What you need to do is retype every entry exactly as written.

Collection entries
'''

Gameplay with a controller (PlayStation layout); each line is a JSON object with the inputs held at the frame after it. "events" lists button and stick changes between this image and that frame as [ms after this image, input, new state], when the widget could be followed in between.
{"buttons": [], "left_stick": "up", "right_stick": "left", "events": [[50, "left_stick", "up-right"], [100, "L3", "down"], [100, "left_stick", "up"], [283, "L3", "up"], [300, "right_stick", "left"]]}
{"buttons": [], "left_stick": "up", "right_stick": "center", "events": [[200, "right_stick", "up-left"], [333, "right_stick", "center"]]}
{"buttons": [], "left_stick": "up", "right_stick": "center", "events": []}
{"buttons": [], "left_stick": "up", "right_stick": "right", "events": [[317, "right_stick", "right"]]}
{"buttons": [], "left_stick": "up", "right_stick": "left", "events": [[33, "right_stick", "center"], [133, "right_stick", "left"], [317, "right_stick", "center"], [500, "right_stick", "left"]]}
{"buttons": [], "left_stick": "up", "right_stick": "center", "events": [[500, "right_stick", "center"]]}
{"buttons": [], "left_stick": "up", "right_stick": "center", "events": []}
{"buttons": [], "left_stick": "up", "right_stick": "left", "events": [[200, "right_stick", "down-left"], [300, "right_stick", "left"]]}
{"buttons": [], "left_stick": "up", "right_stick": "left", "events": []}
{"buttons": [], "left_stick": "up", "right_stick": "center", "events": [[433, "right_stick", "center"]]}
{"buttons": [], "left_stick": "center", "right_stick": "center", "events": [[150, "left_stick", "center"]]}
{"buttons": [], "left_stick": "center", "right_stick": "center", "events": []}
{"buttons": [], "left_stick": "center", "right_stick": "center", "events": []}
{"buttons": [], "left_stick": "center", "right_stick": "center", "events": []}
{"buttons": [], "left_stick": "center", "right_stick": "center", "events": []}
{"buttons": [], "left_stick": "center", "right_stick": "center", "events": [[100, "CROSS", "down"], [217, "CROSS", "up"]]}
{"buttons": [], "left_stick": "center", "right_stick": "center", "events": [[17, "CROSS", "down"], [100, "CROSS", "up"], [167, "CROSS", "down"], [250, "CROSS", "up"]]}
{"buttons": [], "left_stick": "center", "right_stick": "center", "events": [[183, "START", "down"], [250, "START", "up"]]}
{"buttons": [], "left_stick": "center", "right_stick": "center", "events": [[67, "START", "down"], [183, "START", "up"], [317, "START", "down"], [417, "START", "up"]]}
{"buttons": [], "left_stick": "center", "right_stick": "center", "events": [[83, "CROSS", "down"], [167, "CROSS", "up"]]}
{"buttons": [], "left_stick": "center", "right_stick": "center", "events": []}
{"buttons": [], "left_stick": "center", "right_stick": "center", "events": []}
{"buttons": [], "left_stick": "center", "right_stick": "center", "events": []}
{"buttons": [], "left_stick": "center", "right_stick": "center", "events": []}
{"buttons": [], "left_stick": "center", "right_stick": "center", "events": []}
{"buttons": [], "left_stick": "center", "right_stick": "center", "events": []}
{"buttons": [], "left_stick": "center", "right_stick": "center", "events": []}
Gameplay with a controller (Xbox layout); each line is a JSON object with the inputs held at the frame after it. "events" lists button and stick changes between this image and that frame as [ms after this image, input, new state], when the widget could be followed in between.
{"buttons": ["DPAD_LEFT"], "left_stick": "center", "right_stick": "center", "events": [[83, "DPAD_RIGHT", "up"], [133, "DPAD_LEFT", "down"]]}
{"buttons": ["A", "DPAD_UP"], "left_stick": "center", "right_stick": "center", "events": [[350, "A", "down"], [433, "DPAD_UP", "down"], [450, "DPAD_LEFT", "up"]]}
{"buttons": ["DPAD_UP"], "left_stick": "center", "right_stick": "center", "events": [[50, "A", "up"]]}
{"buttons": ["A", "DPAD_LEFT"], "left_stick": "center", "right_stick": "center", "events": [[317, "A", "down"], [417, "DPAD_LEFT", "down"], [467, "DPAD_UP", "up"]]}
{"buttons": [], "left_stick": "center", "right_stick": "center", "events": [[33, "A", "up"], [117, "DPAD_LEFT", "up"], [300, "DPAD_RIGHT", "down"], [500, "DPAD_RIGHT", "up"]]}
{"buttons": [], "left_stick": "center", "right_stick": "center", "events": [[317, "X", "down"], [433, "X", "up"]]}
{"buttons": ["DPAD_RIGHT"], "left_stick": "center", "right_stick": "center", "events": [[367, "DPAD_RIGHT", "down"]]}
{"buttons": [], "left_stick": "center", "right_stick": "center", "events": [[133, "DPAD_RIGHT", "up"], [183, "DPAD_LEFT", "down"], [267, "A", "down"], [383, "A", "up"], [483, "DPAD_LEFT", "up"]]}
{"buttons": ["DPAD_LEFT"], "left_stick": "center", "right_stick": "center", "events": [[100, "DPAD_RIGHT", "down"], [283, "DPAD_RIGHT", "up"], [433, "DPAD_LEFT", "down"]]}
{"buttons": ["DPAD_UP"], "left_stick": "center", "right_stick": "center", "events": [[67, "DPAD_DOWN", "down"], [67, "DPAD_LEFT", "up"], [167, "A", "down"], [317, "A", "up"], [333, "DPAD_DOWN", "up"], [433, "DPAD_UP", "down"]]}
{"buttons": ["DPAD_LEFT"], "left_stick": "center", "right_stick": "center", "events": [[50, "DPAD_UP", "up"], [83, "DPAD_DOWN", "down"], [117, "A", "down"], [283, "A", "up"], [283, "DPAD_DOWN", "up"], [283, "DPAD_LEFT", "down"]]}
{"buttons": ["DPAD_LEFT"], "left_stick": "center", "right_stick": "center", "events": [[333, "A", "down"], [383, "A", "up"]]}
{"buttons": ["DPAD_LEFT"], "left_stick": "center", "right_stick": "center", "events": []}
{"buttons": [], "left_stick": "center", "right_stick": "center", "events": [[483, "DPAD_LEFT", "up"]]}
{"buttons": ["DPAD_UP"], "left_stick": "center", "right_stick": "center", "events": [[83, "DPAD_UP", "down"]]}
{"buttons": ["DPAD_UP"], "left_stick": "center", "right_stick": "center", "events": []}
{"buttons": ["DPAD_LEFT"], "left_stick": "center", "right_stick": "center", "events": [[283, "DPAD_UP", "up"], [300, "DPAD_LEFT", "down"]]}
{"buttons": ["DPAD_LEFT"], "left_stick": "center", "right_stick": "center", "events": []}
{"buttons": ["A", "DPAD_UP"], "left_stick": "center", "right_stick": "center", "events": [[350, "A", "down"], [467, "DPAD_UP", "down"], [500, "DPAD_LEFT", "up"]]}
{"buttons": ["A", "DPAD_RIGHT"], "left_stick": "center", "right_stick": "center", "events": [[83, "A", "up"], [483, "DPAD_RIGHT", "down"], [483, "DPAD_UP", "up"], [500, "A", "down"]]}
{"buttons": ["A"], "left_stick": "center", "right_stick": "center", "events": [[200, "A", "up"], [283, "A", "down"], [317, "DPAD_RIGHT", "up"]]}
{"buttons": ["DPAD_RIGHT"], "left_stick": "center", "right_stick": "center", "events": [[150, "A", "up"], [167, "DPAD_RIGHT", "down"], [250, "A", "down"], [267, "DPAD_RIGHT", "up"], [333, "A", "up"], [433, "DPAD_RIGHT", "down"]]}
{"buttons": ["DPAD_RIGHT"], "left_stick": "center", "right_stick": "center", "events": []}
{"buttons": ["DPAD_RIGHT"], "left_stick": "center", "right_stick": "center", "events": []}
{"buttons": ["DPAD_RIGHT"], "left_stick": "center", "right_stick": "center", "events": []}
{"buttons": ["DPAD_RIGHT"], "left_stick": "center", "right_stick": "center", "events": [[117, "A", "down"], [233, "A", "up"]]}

'''

(Task result):
Gameplay with a controller (PlayStation layout); each line is a JSON object with the inputs held at the frame after it. "events" lists button and stick changes between this image and that frame as [ms after this image, input, new state], when the widget could be followed in between.
{"buttons": [], "left_stick": "up", "right_stick": "left", "events": [[50, "left_stick", "up-right"], [100, "L3", "down"], [100, "left_stick", "up"], [283, "L3", "up"], [300, "right_stick", "left"]]}
{"buttons": [], "left_stick": "up", "right_stick": "center", "events": [[200, "right_stick", "up-left"], [333, "right_stick", "center"]]}
{"buttons": [], "left_stick": "up", "right_stick": "center", "events": []}
{"buttons": [], "left_stick": "up", "right_stick": "right", "events": [[317, "right_stick", "right"]]}
{"buttons": [], "left_stick": "up", "right_stick": "left", "events": [[33, "right_stick", "center"], [133, "right_stick", "left"], [317, "right_stick", "center"], [500, "right_stick", "left"]]}
{"buttons": [], "left_stick": "up", "right_stick": "center", "events": [[500, "right_stick", "center"]]}
{"buttons": [], "left_stick": "up", "right_stick": "center", "events": []}
{"buttons": [], "left_stick": "up", "right_stick": "left", "events": [[200, "right_stick", "down-left"], [300, "right_stick", "left"]]}
{"buttons": [], "left_stick": "up", "right_stick": "left", "events": []}
{"buttons": [], "left_stick": "up", "right_stick": "center", "events": [[433, "right_stick", "center"]]}
{"buttons": [], "left_stick": "center", "right_stick": "center", "events": [[150, "left_stick", "center"]]}
{"buttons": [], "left_stick": "center", "right_stick": "center", "events": []}
{"buttons": [], "left_stick": "center", "right_stick": "center", "events": []}
{"buttons": [], "left_stick": "center", "right_stick": "center", "events": []}
{"buttons": [], "left_stick": "center", "right_stick": "center", "events": []}
{"buttons": [], "left_stick": "center", "right_stick": "center", "events": [[100, "CROSS", "down"], [217, "CROSS", "up"]]}
{"buttons": [], "left_stick": "center", "right_stick": "center", "events": [[17, "CROSS", "down"], [100, "CROSS", "up"], [167, "CROSS", "down"], [250, "CROSS", "up"]]}
{"buttons": [], "left_stick": "center", "right_stick": "center", "events": [[183, "START", "down"], [250, "START", "up"]]}
{"buttons": [], "left_stick": "center", "right_stick": "center", "events": [[67, "START", "down"], [183, "START", "up"], [317, "START", "down"], [417, "START", "up"]]}
{"buttons": [], "left_stick": "center", "right_stick": "center", "events": [[83, "CROSS", "down"], [167, "CROSS", "up"]]}
{"buttons": [], "left_stick": "center", "right_stick": "center", "events": []}
{"buttons": [], "left_stick": "center", "right_stick": "center", "events": []}
{"buttons": [], "left_stick": "center", "right_stick": "center", "events": []}
{"buttons": [], "left_stick": "center", "right_stick": "center", "events": []}
{"buttons": [], "left_stick": "center", "right_stick": "center", "events": []}
{"buttons": [], "left_stick": "center", "right_stick": "center", "events": []}
{"buttons": [], "left_stick": "center", "right_stick": "center", "events": []}
Gameplay with a controller (Xbox layout); each line is a JSON object with the inputs held at the frame after it. "events" lists button and stick changes between this image and that frame as [ms after this image, input, new state], when the widget could be followed in between.
{"buttons": ["DPAD_LEFT"], "left_stick": "center", "right_stick": "center", "events": [[83, "DPAD_RIGHT", "up"], [133, "DPAD_LEFT", "down"]]}
{"buttons": ["A", "DPAD_UP"], "left_stick": "center", "right_stick": "center", "events": [[350, "A", "down"], [433, "DPAD_UP", "down"], [450, "DPAD_LEFT", "up"]]}
{"buttons": ["DPAD_UP"], "left_stick": "center", "right_stick": "center", "events": [[50, "A", "up"]]}
{"buttons": ["A", "DPAD_LEFT"], "left_stick": "center", "right_stick": "center", "events": [[317, "A", "down"], [417, "DPAD_LEFT", "down"], [467, "DPAD_UP", "up"]]}
{"buttons": [], "left_stick": "center", "right_stick": "center", "events": [[33, "A", "up"], [117, "DPAD_LEFT", "up"], [300, "DPAD_RIGHT", "down"], [500, "DPAD_RIGHT", "up"]]}
{"buttons": [], "left_stick": "center", "right_stick": "center", "events": [[317, "X", "down"], [433, "X", "up"]]}
{"buttons": ["DPAD_RIGHT"], "left_stick": "center", "right_stick": "center", "events": [[367, "DPAD_RIGHT", "down"]]}
{"buttons": [], "left_stick": "center", "right_stick": "center", "events": [[133, "DPAD_RIGHT", "up"], [183, "DPAD_LEFT", "down"], [267, "A", "down"], [383, "A", "up"], [483, "DPAD_LEFT", "up"]]}
{"buttons": ["DPAD_LEFT"], "left_stick": "center", "right_stick": "center", "events": [[100, "DPAD_RIGHT", "down"], [283, "DPAD_RIGHT", "up"], [433, "DPAD_LEFT", "down"]]}
{"buttons": ["DPAD_UP"], "left_stick": "center", "right_stick": "center", "events": [[67, "DPAD_DOWN", "down"], [67, "DPAD_LEFT", "up"], [167, "A", "down"], [317, "A", "up"], [333, "DPAD_DOWN", "up"], [433, "DPAD_UP", "down"]]}
{"buttons": ["DPAD_LEFT"], "left_stick": "center", "right_stick": "center", "events": [[50, "DPAD_UP", "up"], [83, "DPAD_DOWN", "down"], [117, "A", "down"], [283, "A", "up"], [283, "DPAD_DOWN", "up"], [283, "DPAD_LEFT", "down"]]}
{"buttons": ["DPAD_LEFT"], "left_stick": "center", "right_stick": "center", "events": [[333, "A", "down"], [383, "A", "up"]]}
{"buttons": ["DPAD_LEFT"], "left_stick": "center", "right_stick": "center", "events": []}
{"buttons": [], "left_stick": "center", "right_stick": "center", "events": [[483, "DPAD_LEFT", "up"]]}
{"buttons": ["DPAD_UP"], "left_stick": "center", "right_stick": "center", "events": [[83, "DPAD_UP", "down"]]}
{"buttons": ["DPAD_UP"], "left_stick": "center", "right_stick": "center", "events": []}
{"buttons": ["DPAD_LEFT"], "left_stick": "center", "right_stick": "center", "events": [[283, "DPAD_UP", "up"], [300, "DPAD_LEFT", "down"]]}
{"buttons": ["DPAD_LEFT"], "left_stick": "center", "right_stick": "center", "events": []}
{"buttons": ["A", "DPAD_UP"], "left_stick": "center", "right_stick": "center", "events": [[350, "A", "down"], [467, "DPAD_UP", "down"], [500, "DPAD_LEFT", "up"]]}
{"buttons": ["A", "DPAD_RIGHT"], "left_stick": "center", "right_stick": "center", "events": [[83, "A", "up"], [483, "DPAD_RIGHT", "down"], [483, "DPAD_UP", "up"], [500, "A", "down"]]}
{"buttons": ["A"], "left_stick": "center", "right_stick": "center", "events": [[200, "A", "up"], [283, "A", "down"], [317, "DPAD_RIGHT", "up"]]}
{"buttons": ["DPAD_RIGHT"], "left_stick": "center", "right_stick": "center", "events": [[150, "A", "up"], [167, "DPAD_RIGHT", "down"], [250, "A", "down"], [267, "DPAD_RIGHT", "up"], [333, "A", "up"], [433, "DPAD_RIGHT", "down"]]}
{"buttons": ["DPAD_RIGHT"], "left_stick": "center", "right_stick": "center", "events": []}
{"buttons": ["DPAD_RIGHT"], "left_stick": "center", "right_stick": "center", "events": []}
{"buttons": ["DPAD_RIGHT"], "left_stick": "center", "right_stick": "center", "events": []}
{"buttons": ["DPAD_RIGHT"], "left_stick": "center", "right_stick": "center", "events": [[117, "A", "down"], [233, "A", "up"]]}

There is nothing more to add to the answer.